• _ASSIGNED TASK_: Give back all of the data exactly as it stands, with the pictures removed.

___

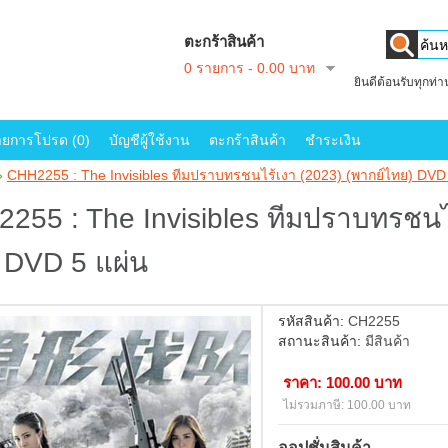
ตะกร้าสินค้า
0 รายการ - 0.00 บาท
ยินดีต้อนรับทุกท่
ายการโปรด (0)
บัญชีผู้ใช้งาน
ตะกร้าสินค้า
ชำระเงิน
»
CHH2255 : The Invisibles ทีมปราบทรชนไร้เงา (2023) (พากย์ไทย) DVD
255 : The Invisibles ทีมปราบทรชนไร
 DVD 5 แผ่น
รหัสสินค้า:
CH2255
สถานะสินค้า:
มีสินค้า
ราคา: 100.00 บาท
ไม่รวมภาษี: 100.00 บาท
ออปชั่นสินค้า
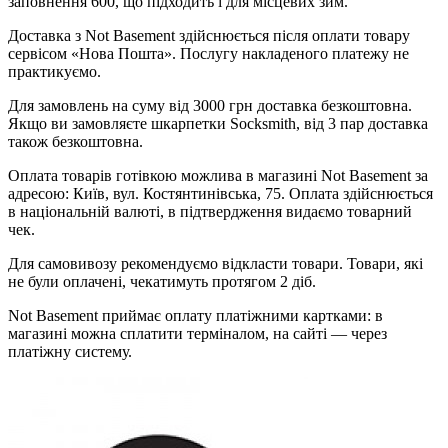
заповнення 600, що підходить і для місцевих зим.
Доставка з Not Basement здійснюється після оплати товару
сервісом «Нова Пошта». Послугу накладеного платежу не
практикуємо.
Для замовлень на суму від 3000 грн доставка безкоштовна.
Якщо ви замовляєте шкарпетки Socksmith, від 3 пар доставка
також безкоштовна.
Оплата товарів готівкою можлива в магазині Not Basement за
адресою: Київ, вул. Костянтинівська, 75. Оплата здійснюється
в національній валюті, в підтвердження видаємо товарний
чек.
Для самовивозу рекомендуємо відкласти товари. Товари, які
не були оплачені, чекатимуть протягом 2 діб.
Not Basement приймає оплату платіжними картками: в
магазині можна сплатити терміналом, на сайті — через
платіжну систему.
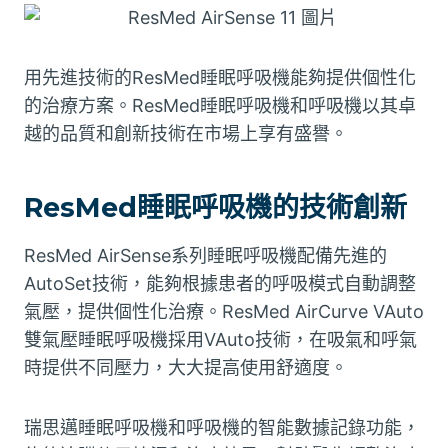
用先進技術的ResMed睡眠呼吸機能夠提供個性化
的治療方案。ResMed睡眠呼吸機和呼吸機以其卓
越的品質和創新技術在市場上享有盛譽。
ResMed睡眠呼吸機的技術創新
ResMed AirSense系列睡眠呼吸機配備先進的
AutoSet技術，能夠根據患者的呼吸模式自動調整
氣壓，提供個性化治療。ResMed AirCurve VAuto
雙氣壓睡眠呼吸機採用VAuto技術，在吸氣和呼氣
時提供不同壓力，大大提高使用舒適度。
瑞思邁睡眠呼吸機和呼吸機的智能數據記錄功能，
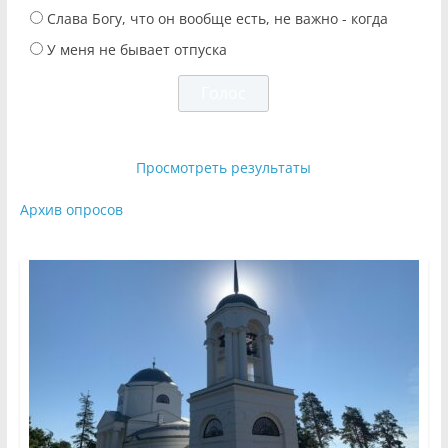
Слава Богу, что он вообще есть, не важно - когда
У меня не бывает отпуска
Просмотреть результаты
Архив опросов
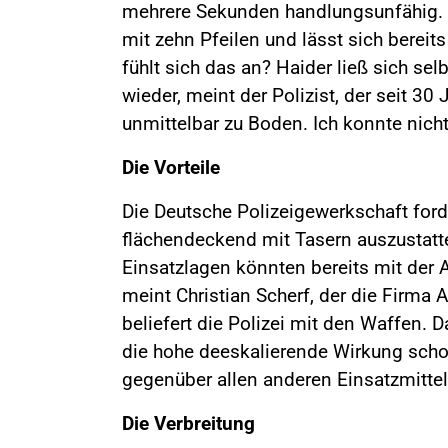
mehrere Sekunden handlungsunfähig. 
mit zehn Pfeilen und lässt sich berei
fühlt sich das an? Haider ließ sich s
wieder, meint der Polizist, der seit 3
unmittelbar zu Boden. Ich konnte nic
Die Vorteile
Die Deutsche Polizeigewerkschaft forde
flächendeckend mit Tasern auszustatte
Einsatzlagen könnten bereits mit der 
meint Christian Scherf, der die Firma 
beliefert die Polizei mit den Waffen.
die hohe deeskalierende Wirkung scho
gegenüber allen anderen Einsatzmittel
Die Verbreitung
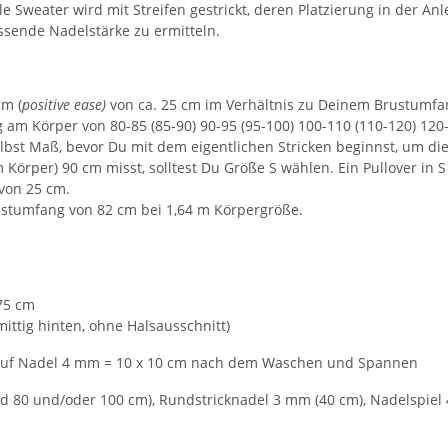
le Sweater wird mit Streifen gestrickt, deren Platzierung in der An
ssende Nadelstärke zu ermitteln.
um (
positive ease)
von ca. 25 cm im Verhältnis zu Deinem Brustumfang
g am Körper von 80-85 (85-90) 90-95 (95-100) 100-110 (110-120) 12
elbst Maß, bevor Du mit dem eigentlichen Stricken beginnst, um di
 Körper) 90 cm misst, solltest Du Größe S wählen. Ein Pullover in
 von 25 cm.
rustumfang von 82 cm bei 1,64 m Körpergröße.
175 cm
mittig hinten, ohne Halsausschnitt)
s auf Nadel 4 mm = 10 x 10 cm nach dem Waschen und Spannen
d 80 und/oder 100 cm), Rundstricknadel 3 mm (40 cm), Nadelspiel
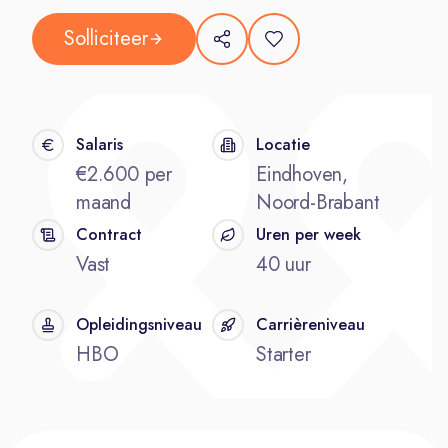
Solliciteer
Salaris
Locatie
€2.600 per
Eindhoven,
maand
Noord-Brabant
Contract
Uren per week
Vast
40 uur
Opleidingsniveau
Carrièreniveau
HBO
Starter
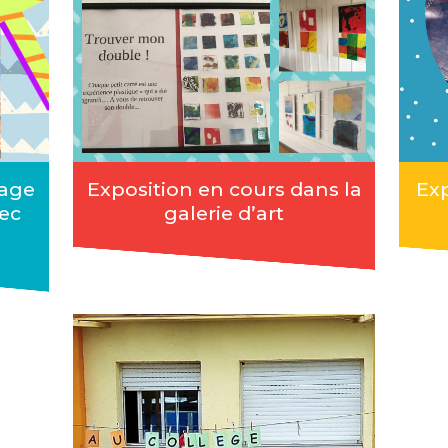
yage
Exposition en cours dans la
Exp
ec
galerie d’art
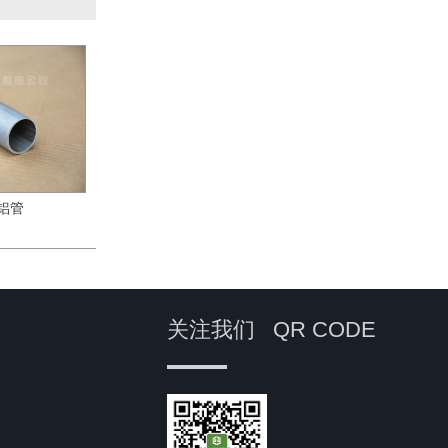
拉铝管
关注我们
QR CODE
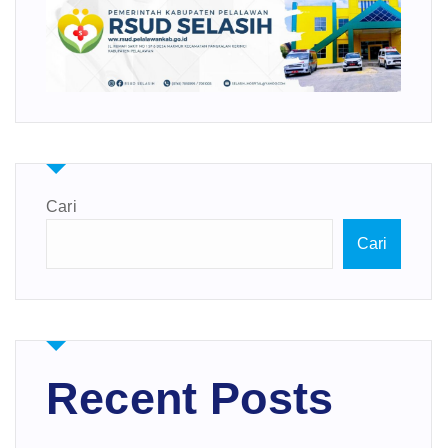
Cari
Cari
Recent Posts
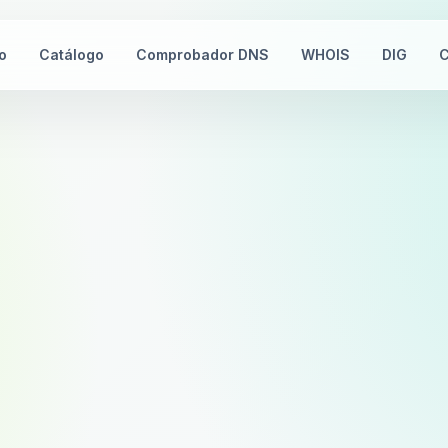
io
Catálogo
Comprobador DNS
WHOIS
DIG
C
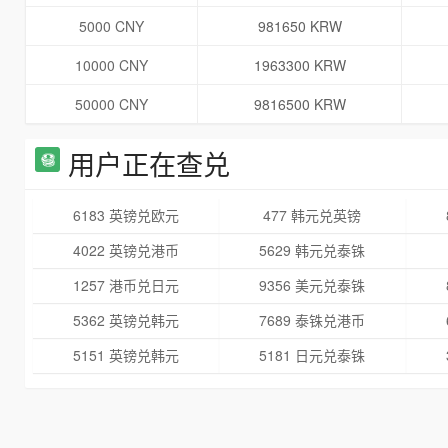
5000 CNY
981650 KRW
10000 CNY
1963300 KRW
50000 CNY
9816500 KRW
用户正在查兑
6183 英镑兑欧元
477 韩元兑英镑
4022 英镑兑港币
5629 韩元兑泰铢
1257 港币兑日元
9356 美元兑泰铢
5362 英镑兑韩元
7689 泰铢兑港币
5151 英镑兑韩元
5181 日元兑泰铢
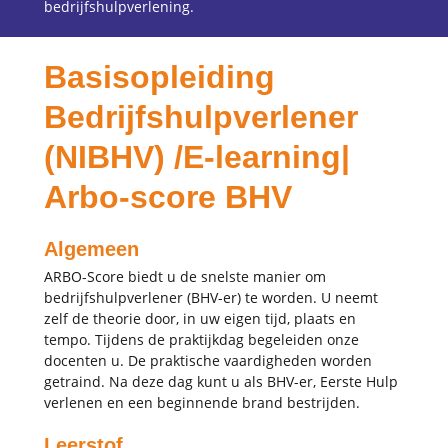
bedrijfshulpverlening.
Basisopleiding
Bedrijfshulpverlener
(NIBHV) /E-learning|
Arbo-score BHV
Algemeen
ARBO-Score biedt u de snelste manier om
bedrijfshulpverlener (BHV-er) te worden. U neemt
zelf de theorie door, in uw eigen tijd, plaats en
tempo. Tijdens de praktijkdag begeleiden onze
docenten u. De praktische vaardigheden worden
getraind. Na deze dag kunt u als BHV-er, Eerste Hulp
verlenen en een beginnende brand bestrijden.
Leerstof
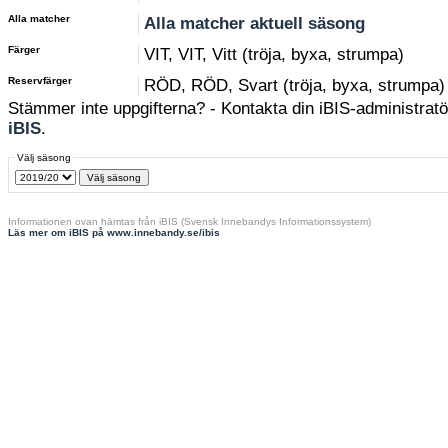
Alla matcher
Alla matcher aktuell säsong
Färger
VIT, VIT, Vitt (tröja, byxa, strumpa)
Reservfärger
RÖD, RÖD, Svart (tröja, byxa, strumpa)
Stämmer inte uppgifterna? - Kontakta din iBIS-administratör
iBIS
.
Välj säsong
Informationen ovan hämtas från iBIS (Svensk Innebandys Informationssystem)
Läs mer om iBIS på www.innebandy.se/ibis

___

• _OUTPUT FOR THIS TASK_:
ตะกร้าสินค้า
0 รายการ - 0.00 บาท
ยินดีต้อนรับทุกท่
ายการโปรด (0)
บัญชีผู้ใช้งาน
ตะกร้าสินค้า
ชำระเงิน
»
CHH2255 : The Invisibles ทีมปราบทรชนไร้เงา (2023) (พากย์ไทย) DVD
255 : The Invisibles ทีมปราบทรชนไร
 DVD 5 แผ่น
รหัสสินค้า:
CH2255
สถานะสินค้า:
มีสินค้า
ราคา: 100.00 บาท
ไม่รวมภาษี: 100.00 บาท
ออปชั่นสินค้า
заповнення 600, що підходить і для місцевих зим.
Доставка з Not Basement здійснюється після оплати товару
сервісом «Нова Пошта». Послугу накладеного платежу не
практикуємо.
Для замовлень на суму від 3000 грн доставка безкоштовна.
Якщо ви замовляєте шкарпетки Socksmith, від 3 пар доставка
також безкоштовна.
Оплата товарів готівкою можлива в магазині Not Basement за
адресою: Київ, вул. Костянтинівська, 75. Оплата здійснюється
в національній валюті, в підтвердження видаємо товарний
чек.
Для самовивозу рекомендуємо відкласти товари. Товари, які
не були оплачені, чекатимуть протягом 2 діб.
Not Basement приймає оплату платіжними картками: в
магазині можна сплатити терміналом, на сайті — через
платіжну систему.
用先進技術的ResMed睡眠呼吸機能夠提供個性化
的治療方案。ResMed睡眠呼吸機和呼吸機以其卓
越的品質和創新技術在市場上享有盛譽。
ResMed睡眠呼吸機的技術創新
ResMed AirSense系列睡眠呼吸機配備先進的
AutoSet技術，能夠根據患者的呼吸模式自動調整
氣壓，提供個性化治療。ResMed AirCurve VAuto
雙氣壓睡眠呼吸機採用VAuto技術，在吸氣和呼氣
時提供不同壓力，大大提高使用舒適度。
瑞思邁睡眠呼吸機和呼吸機的智能數據記錄功能，
Слава Богу, что он вообще есть, не важно - когда
У меня не бывает отпуска
Просмотреть результаты
Архив опросов
mehrere Sekunden handlungsunfähig. 
mit zehn Pfeilen und lässt sich berei
fühlt sich das an? Haider ließ sich s
wieder, meint der Polizist, der seit 3
unmittelbar zu Boden. Ich konnte nic
Die Vorteile
Die Deutsche Polizeigewerkschaft forde
flächendeckend mit Tasern auszustatte
Einsatzlagen könnten bereits mit der 
meint Christian Scherf, der die Firma 
beliefert die Polizei mit den Waffen.
die hohe deeskalierende Wirkung scho
gegenüber allen anderen Einsatzmittel
Die Verbreitung
le Sweater wird mit Streifen gestrickt, deren Platzierung in der An
ssende Nadelstärke zu ermitteln.
um (
positive ease)
von ca. 25 cm im Verhältnis zu Deinem Brustumfang
g am Körper von 80-85 (85-90) 90-95 (95-100) 100-110 (110-120) 12
elbst Maß, bevor Du mit dem eigentlichen Stricken beginnst, um di
 Körper) 90 cm misst, solltest Du Größe S wählen. Ein Pullover in
 von 25 cm.
rustumfang von 82 cm bei 1,64 m Körpergröße.
175 cm
mittig hinten, ohne Halsausschnitt)
s auf Nadel 4 mm = 10 x 10 cm nach dem Waschen und Spannen
d 80 und/oder 100 cm), Rundstricknadel 3 mm (40 cm), Nadelspiel
Solliciteer
Salaris
Locatie
€2.600 per
Eindhoven,
maand
Noord-Brabant
Contract
Uren per week
Vast
40 uur
Opleidingsniveau
Carrièreniveau
HBO
Starter
yage
Exposition en cours dans la
Exp
ec
galerie d’art
拉铝管
关注我们
QR CODE
Cari
Cari
Recent Posts
io
Catálogo
Comprobador DNS
WHOIS
DIG
C
5000 CNY
981650 KRW
10000 CNY
1963300 KRW
50000 CNY
9816500 KRW
用户正在查兑
6183 英镑兑欧元
477 韩元兑英镑
4022 英镑兑港币
5629 韩元兑泰铢
1257 港币兑日元
9356 美元兑泰铢
5362 英镑兑韩元
7689 泰铢兑港币
5151 英镑兑韩元
5181 日元兑泰铢
bedrijfshulpverlening.
Basisopleiding
Bedrijfshulpverlener
(NIBHV) /E-learning|
Arbo-score BHV
Algemeen
ARBO-Score biedt u de snelste manier om
bedrijfshulpverlener (BHV-er) te worden. U neemt
zelf de theorie door, in uw eigen tijd, plaats en
tempo. Tijdens de praktijkdag begeleiden onze
docenten u. De praktische vaardigheden worden
getraind. Na deze dag kunt u als BHV-er, Eerste Hulp
verlenen en een beginnende brand bestrijden.
Leerstof
Alla matcher
Alla matcher aktuell säsong
Färger
VIT, VIT, Vitt (tröja, byxa, strumpa)
Reservfärger
RÖD, RÖD, Svart (tröja, byxa, strumpa)
Stämmer inte uppgifterna? - Kontakta din iBIS-administratör
iBIS
.
Välj säsong
Informationen ovan hämtas från iBIS (Svensk Innebandys Informationssystem)
Läs mer om iBIS på www.innebandy.se/ibis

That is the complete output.